The incredible stories like this almost never get told. Via Lileks,
According to Wikipedia, Cinerama was invented by Fred Waller and commercially developed by Waller and Merian C. Cooper, seen on the left. Oh, so that’s the Cooper? Well, the Cooper Foundation, which ran the theaters, was founded by Joseph Cooper, movie theater owner and former Paramount Pictures partner. Merian Cooper started out at Paramount, but moved around from studio to studio. Before he got into pictures, he had an different career:Where was his movie?Cooper was educated at The Lawrenceville School, Lawrenceville, New Jersey and entered the U.S. Naval Academy in 1912, but was forced to resign in 1915 (his senior year) in a dispute over his belief in air power which the Navy did not share. In 1916, he joined the Georgia National Guard to help chase Pancho Villa in Mexico.Then he served as a bomber pilot in WW 1, was shot down, and spent the rest of the war in a POW camp. So then he went to Hollywood, right? No:From late 1919 until the 1921 Treaty of Riga, Cooper was a member of a volunteer American flight squadron, the Kociuszko Squadron, which supported the Polish Army in the Polish-Soviet War. On July 26, 1920, his plane was shot down, and he spent nearly 9 months in a Soviet prisoner of war camp. He escaped just before the war was over and made it to Latvia.When he got out he wrote a book about it, sold it to Putnam. So add author. Now he goes to Hollywood, pausing en route to be a founding member of the board of Pan Am, natch – but when war rolls around again, he reenlists.
Though old enough to be free of service in World War II, he enlisted anyway, commissioned as a colonel in the U.S. Army Air Forces, and accompanied Col.

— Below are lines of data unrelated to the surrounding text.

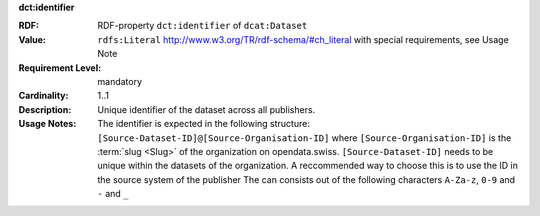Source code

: .. _dataset-identifier:

.. container:: dcat-attribute

   **dct:identifier**

   :RDF: RDF-property ``dct:identifier`` of ``dcat:Dataset``
   :Value: ``rdfs:Literal`` http://www.w3.org/TR/rdf-schema/#ch_literal with
           special requirements, see Usage Note
   :Requirement Level: mandatory
   :Cardinality: 1..1
   :Description: Unique identifier of the dataset across all publishers.
   :Usage Notes: The identifier is expected in the following structure:
                 ``[Source-Dataset-ID]@[Source-Organisation-ID]`` where
                 ``[Source-Organisation-ID]`` is the :term:`slug <Slug>` of
                 the organization on opendata.swiss.
                 ``[Source-Dataset-ID]`` needs to be unique within the
                 datasets of the organization. A reccommended way to choose this
                 is to use the ID in the source system of the publisher
                 The can consists out of the following characters
                 ``A-Za-z``, ``0-9`` and ``-`` and ``_``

Robert L. Scott to India while serving as a logistics liaison for the Doolittle Raid. He and Scott traveled to Dinjan Airfield, Assam, where they assisted Col. Caleb V. Haynes, a bomber pilot, in setting up the Assam-Burma-China Ferrying Command, which was the origin of The Hump Airlift. He went on to serve in China as chief of staff for General Claire Chennault of the China Air Task Force — precursor of the Fourteenth Air Force — then from 1943 to 1945 in the Southwest Pacific as chief of staff for the Fifth Air Force’s Bomber Command.As for his Hollywood career – he co-wrote and co-directed a movie you might have heard of: King Kong.
At the end of the war he was promoted to Brigadier General, and was aboard the Missouri to witness the surrender.
He appears in the movie, too. His sole acting credit. IMDB lists him as “Pilot of the Plane that Kills Kong.”
Okay, fellows. TOP THAT.
Pardon me - I feel like my life has been nothing but folly.